Titre : Berlin sera peut-être un jour

Auteur : Christian Prigent

Éditeur : La Ville Brûle

Wir sind Berliners

Glané au salon du livre sur le stand des éditeurs indépendants de la Région Ile-de-France (et offert par ma tendre moitié) ce livre est l’occasion d’une flânerie dans un Berlin qui condense en un seul endroit et un seul moment toute son histoire et tous ses lieux emblématiques. C’est aussi l’occasion de rendre hommage aux éditeurs indépendants qui ne bénéficient pas de la surface de promotion des grandes maisons d’édition. De Rue des Promenades à La Ville Brûle, en passant pas Asphalte, Au-delà du Raisonnable et autres Aux Forges de Vulcain, on croise des éditeurs qui ont le sens du travail bien fait, qui se font un point d’honneur d’avoir une vraie relation avec leurs auteurs, bref que des gens sympas. Ceux que je n’ai pas cité m’en voudront forcément, mais bon, j’ai une passoire à la place de la tête.

Pour en revenir au « Berlin… » de Christian Prigent, celui-ci nous livre son Berlin qui ne ressemble peut-être pas au Berlin de tout le monde. Il y a vécu, plusieurs vies, plusieurs fois. Il sait donc de quoi il parle même si sa vision est forcément et férocement subjective puisque passé au prisme de ses souvenirs personnels dans lesquels surgissent les grands moments de l’histoire de Berlin qu’ils soient dans l’inconscient collectif (Kennedy, la chute du Mur, sa construction, etc…) ou dans celui des personnes qui ont vécu Berlin.

C’est donc un Berlin aux multiples formes, mélangeant passé, présent et avenir, qui se dessine sous nos yeux.
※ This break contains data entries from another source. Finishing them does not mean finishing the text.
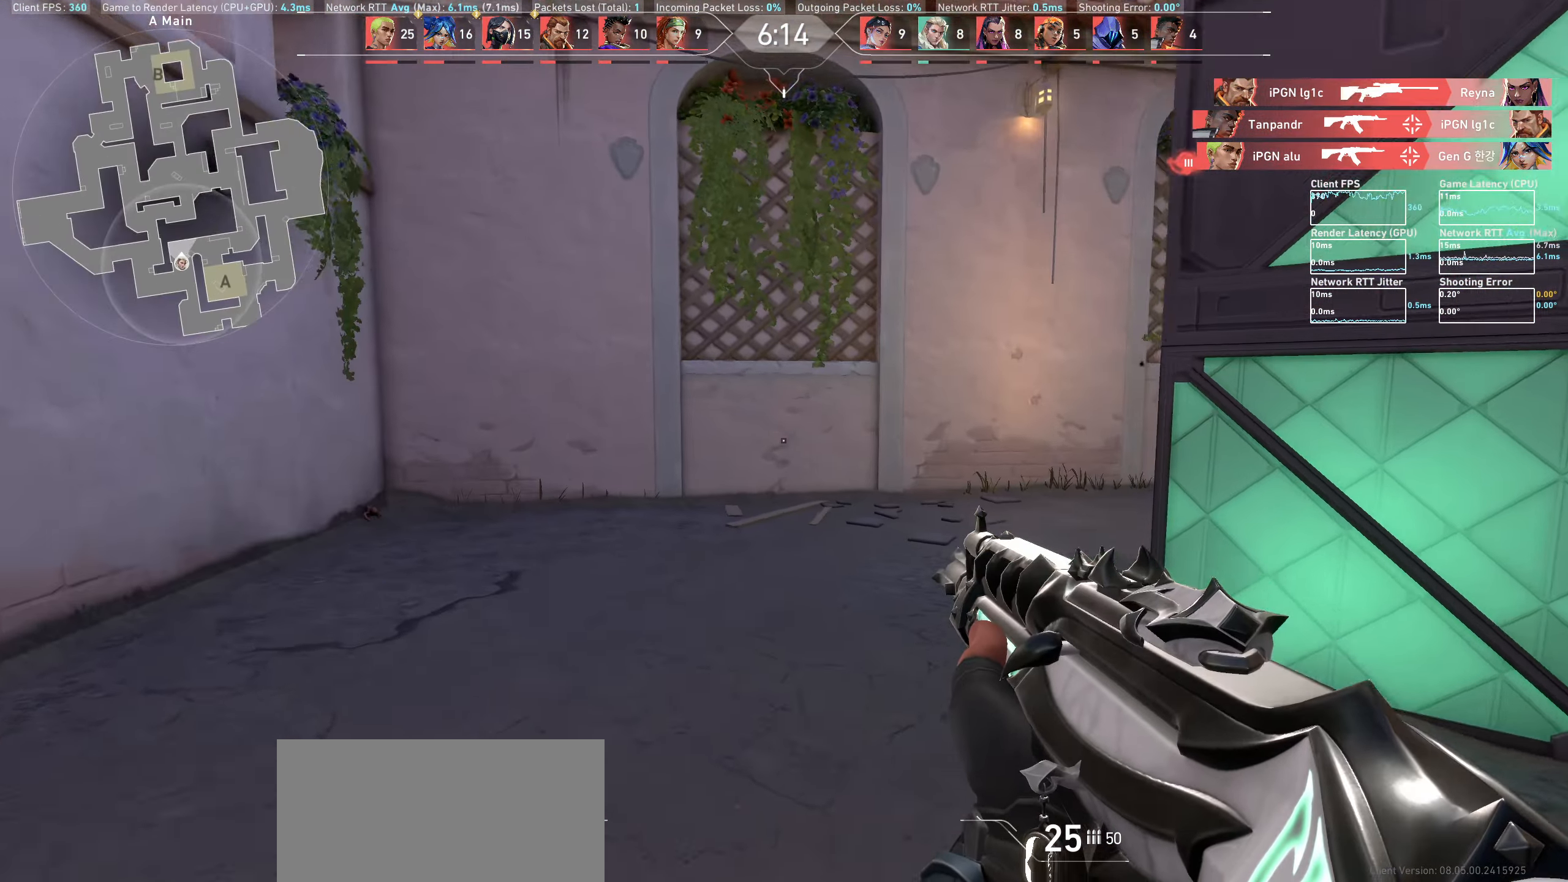
{"keys": ["a"], "mouse": [], "events": [[83, "w", "up"]]}
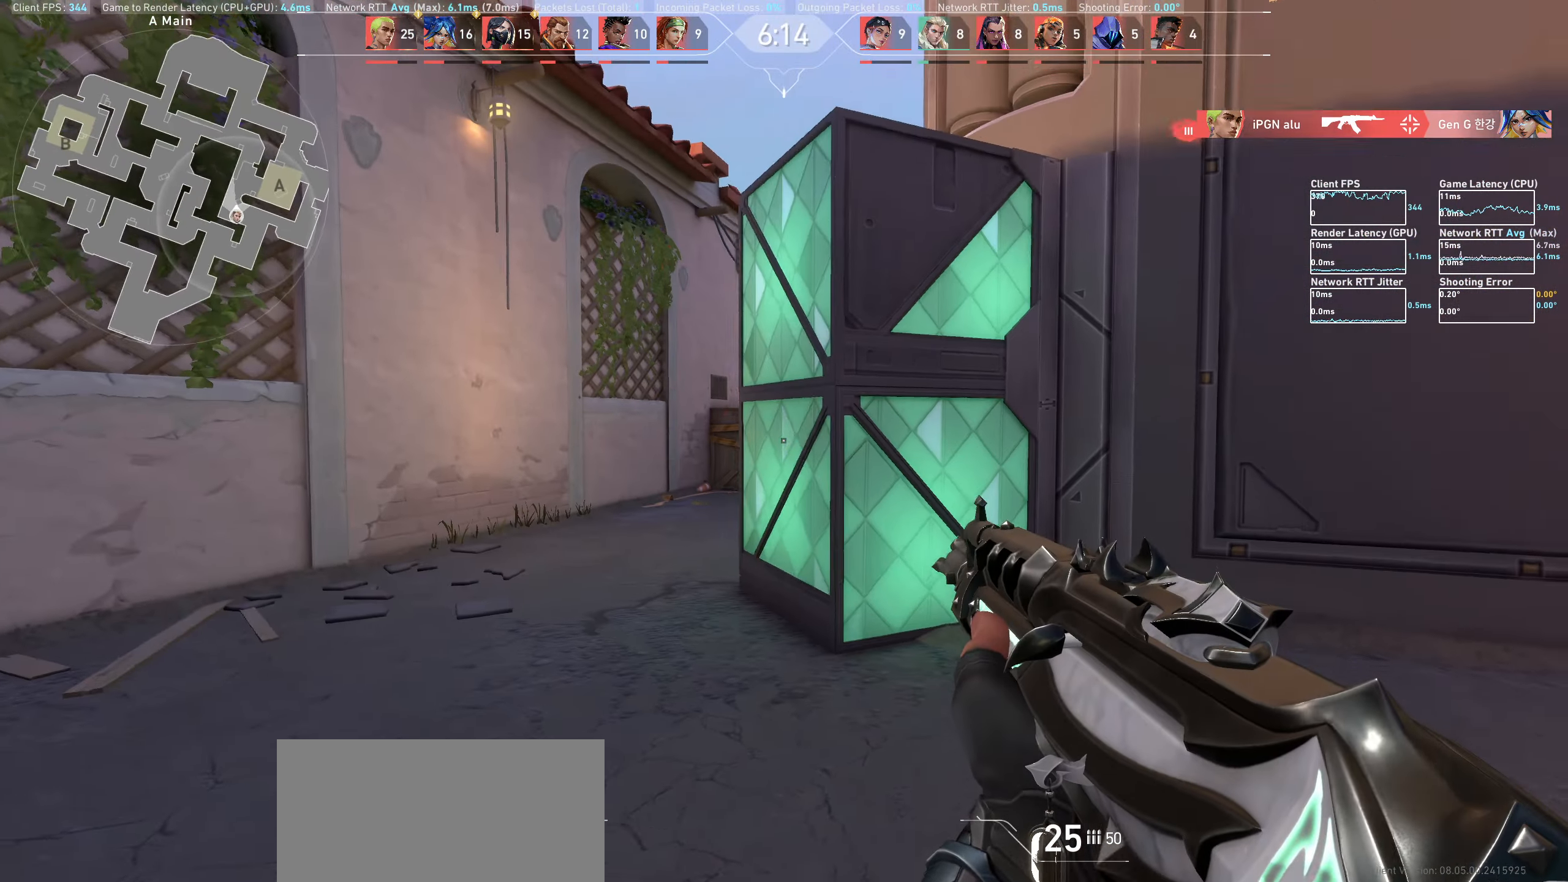
{"keys": ["a"], "mouse": [], "events": []}
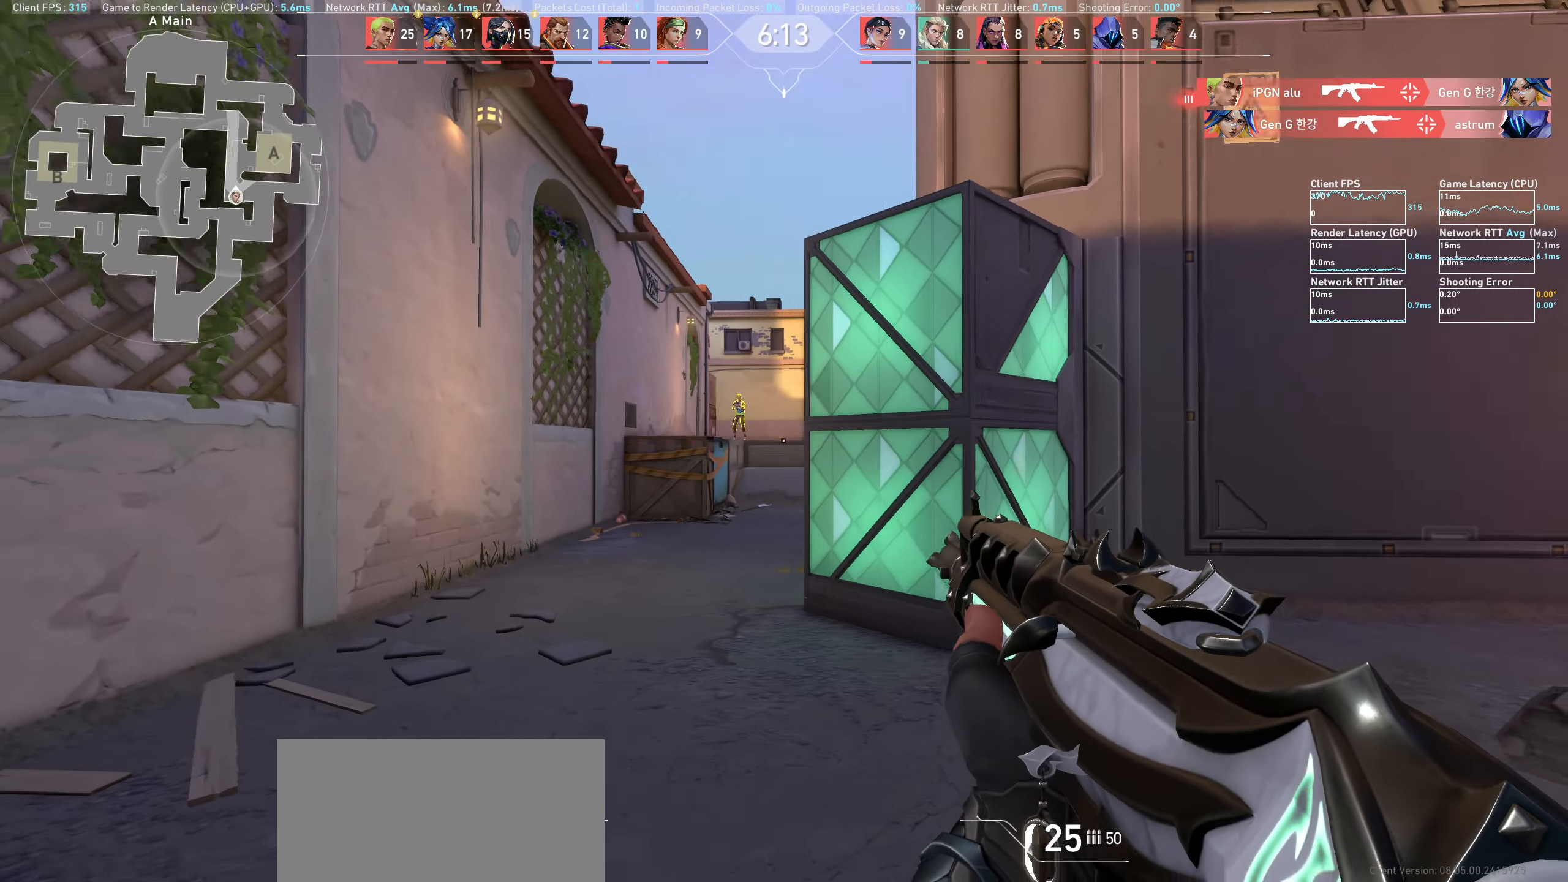
{"keys": ["d"], "mouse": ["left"], "events": [[150, "a", "up"], [333, "d", "down"], [333, "mouse_left", "down"]]}
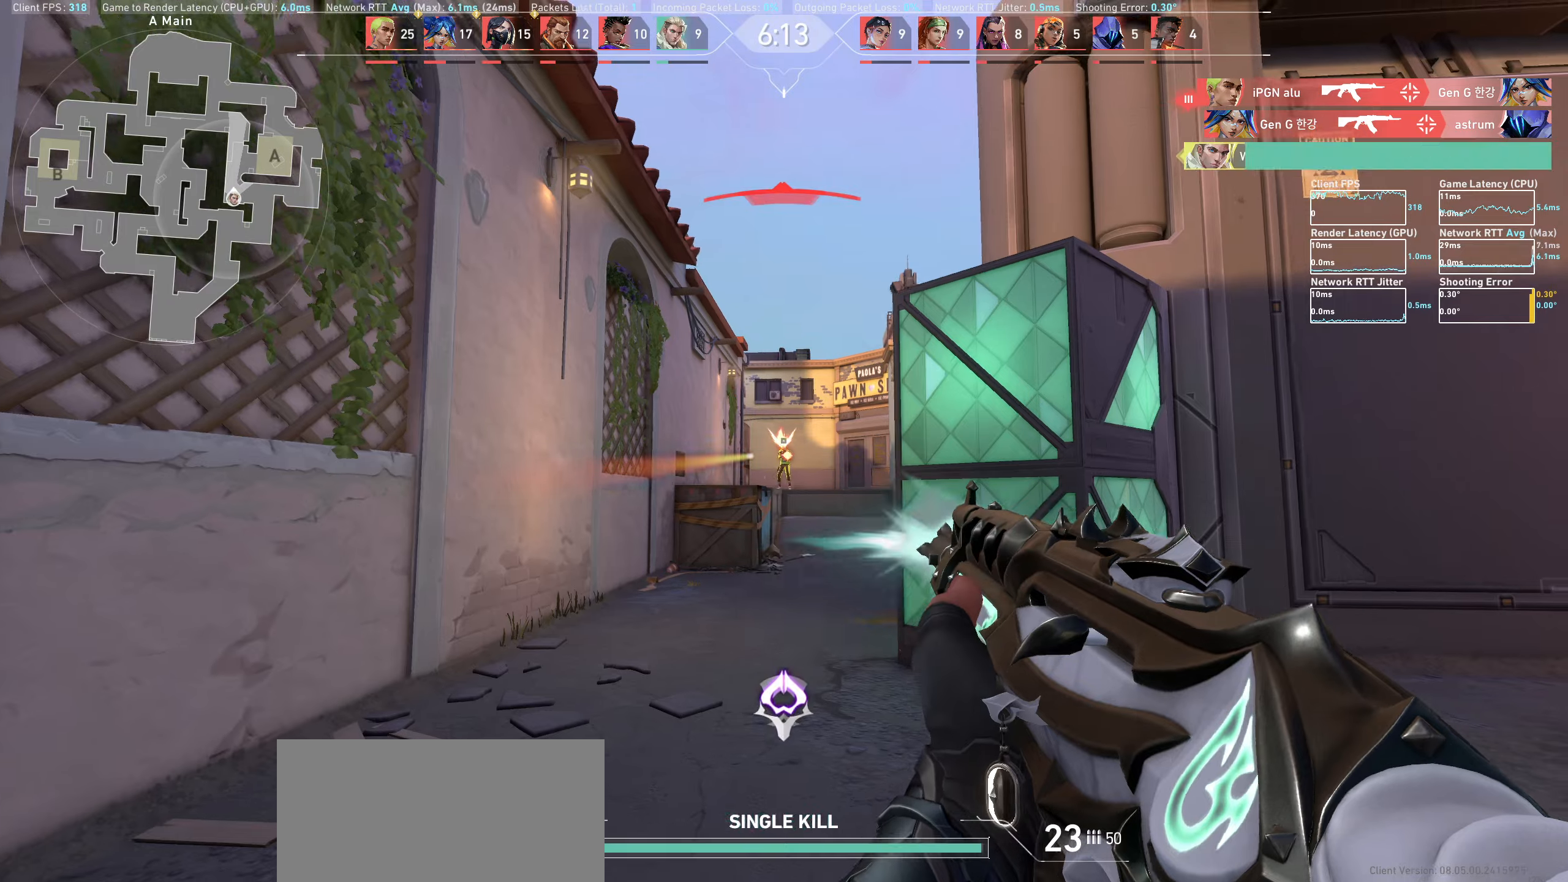
{"keys": ["a"], "mouse": [], "events": [[17, "d", "up"], [33, "mouse_left", "up"], [200, "mouse_left", "down"], [317, "mouse_left", "up"], [367, "a", "down"]]}
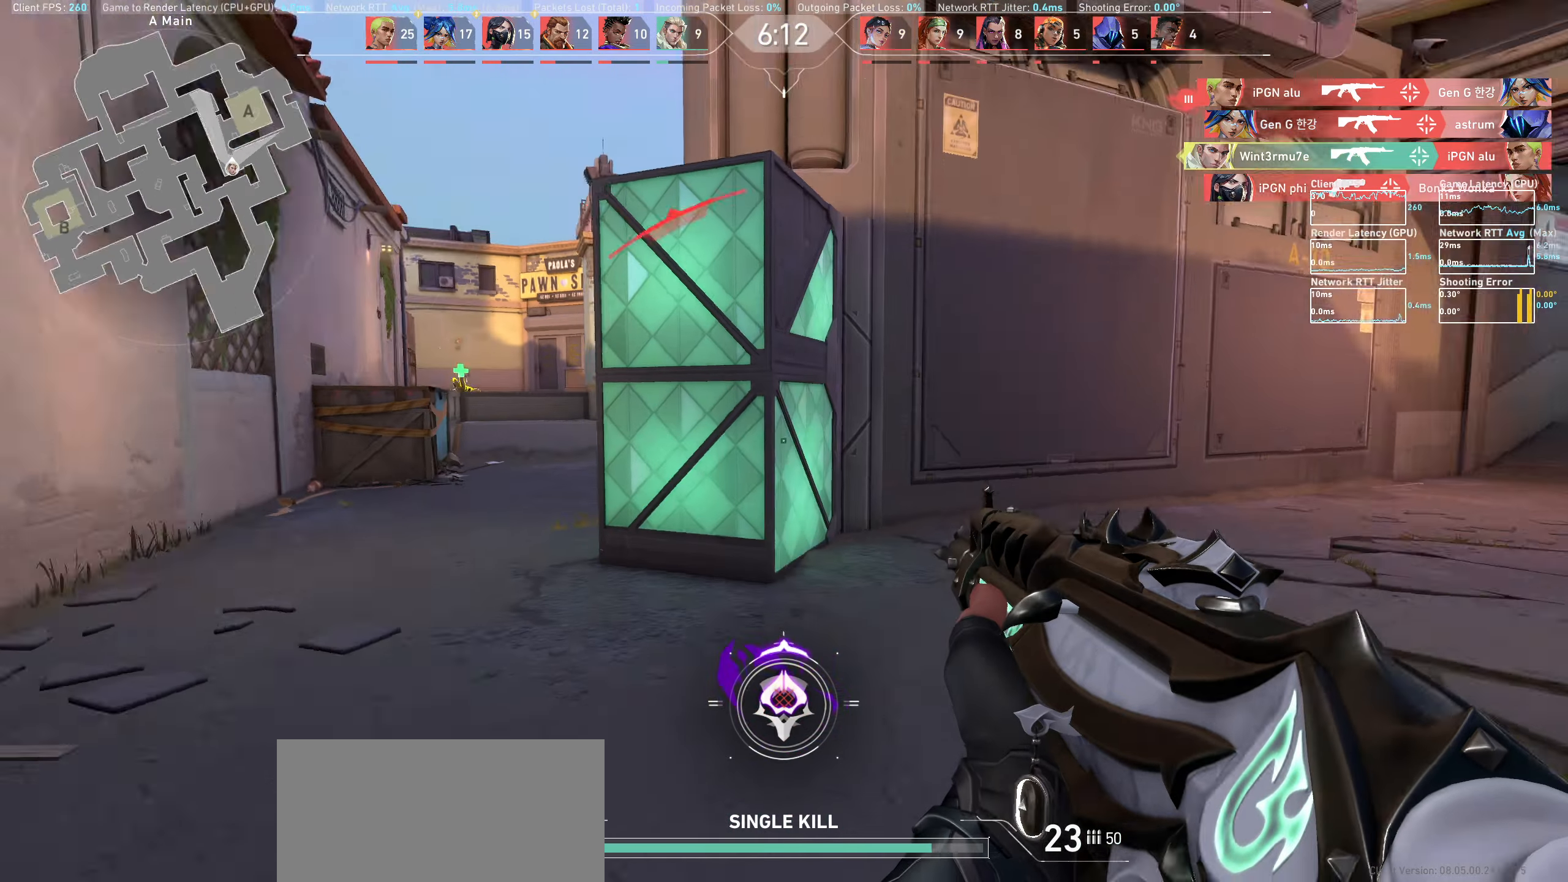
{"keys": ["w"], "mouse": [], "events": [[33, "w", "down"], [117, "a", "up"]]}
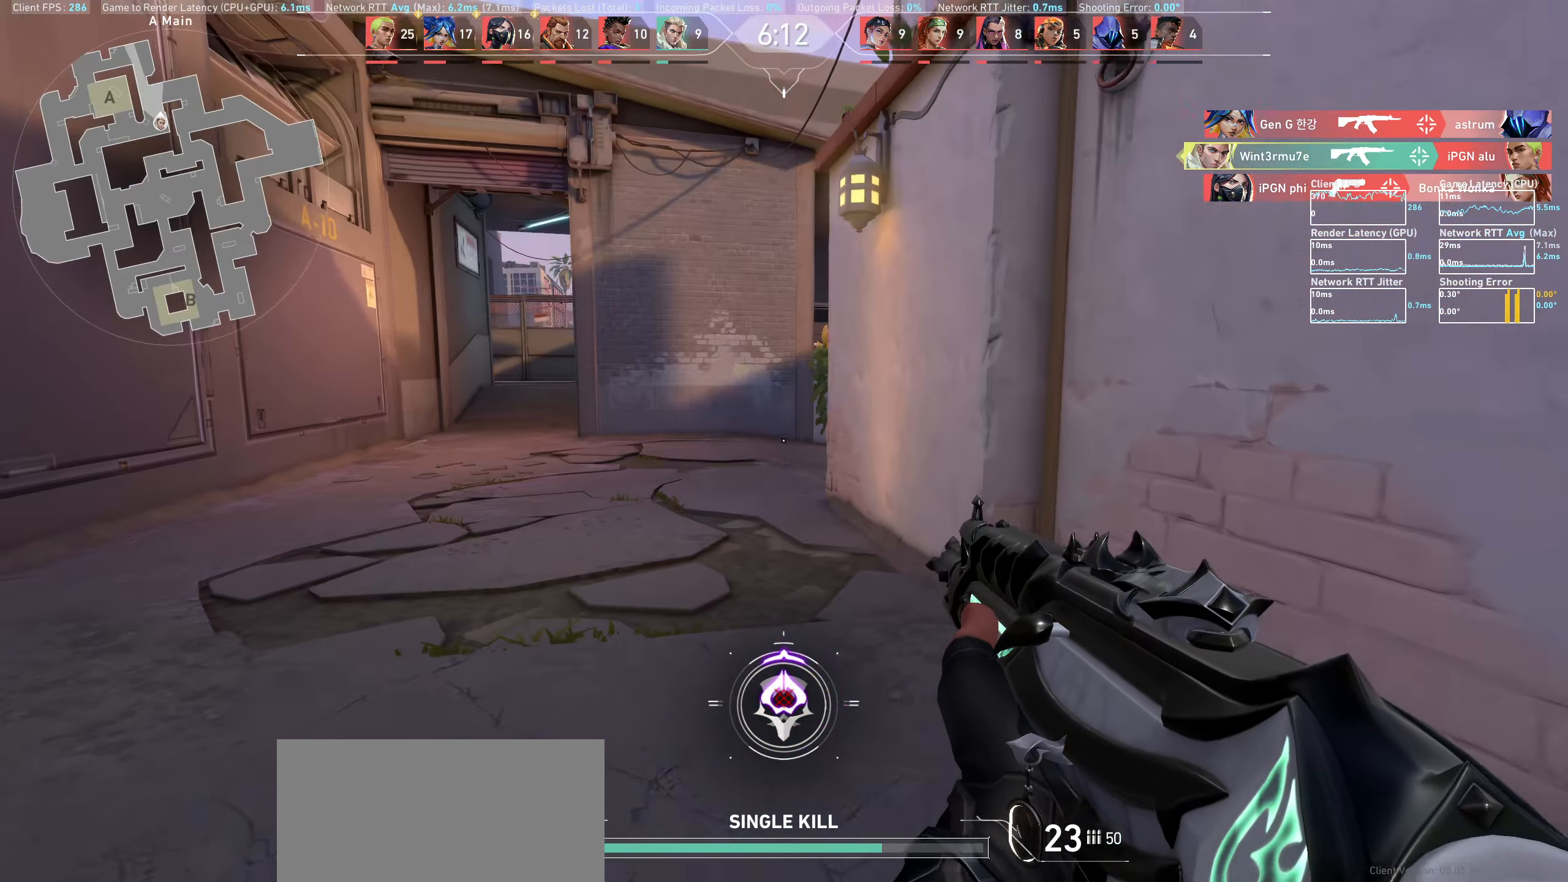
{"keys": ["w"], "mouse": [], "events": []}
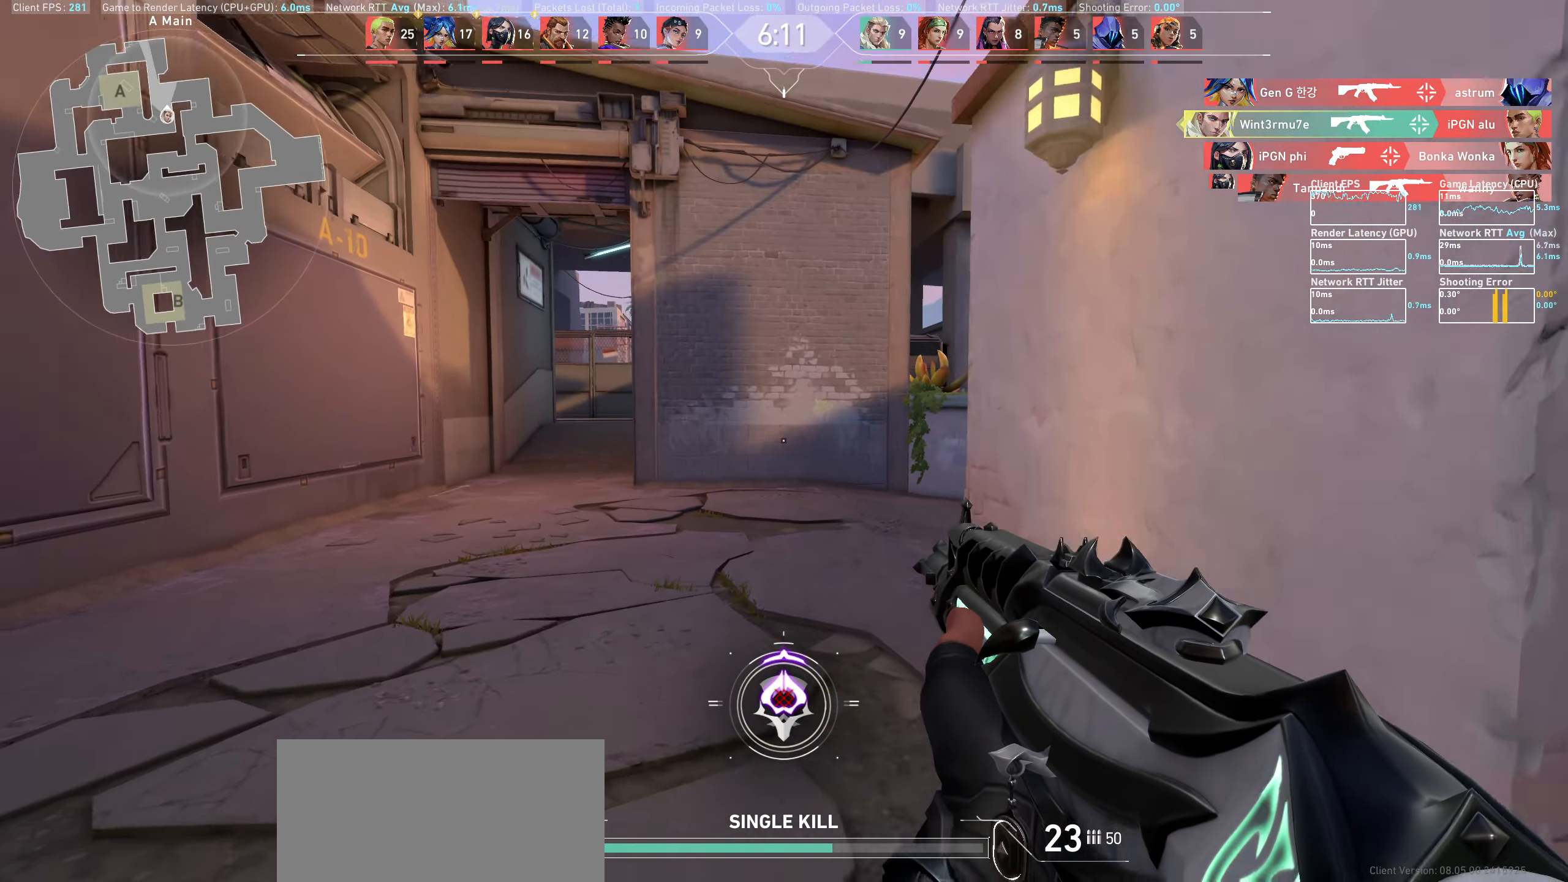
{"keys": ["w"], "mouse": [], "events": []}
De par les références (aux lieux, aux périodes, aux personnes) utilisées par Christian Prigent, ce Berlin parlera évidemment plus à celles et ceux qui l’ont déjà pratiqué ou à ceux qui le pratiquent déjà. On n’en ressort pas pour autant étranger à cette ville dont l’auteur nous fait partager les ambiances, les parfums, la vivacité à travers l’évocation de quartiers, d’artères, de lieux culturels, politiques, économiques.

Berlin dans sa diversité et son unicité est un Janus irréconciliable qui parvient malgré tout à regarder son double jumellaire droit dans les yeux… Christian Prigent fait le constat d’un Berlin qui n’a pas encore tourné le dos à son passé, qui hésite encore à finir de la digérer pour passer à l’étape suivante sans le renier mais en l’ayant enfin assimilé.

Un petit plaisir de lecture composé de chapitres qui entremêlent des styles différents, pas toujours heureux, peut-être parce que trop personnels, un peu inégaux mais dont l’ensemble donne envie d’approfondir cette ville. Il manque peut-être une dimension humaine dans la mesure où la part laissé aux berlinois est assez étrangement réduite.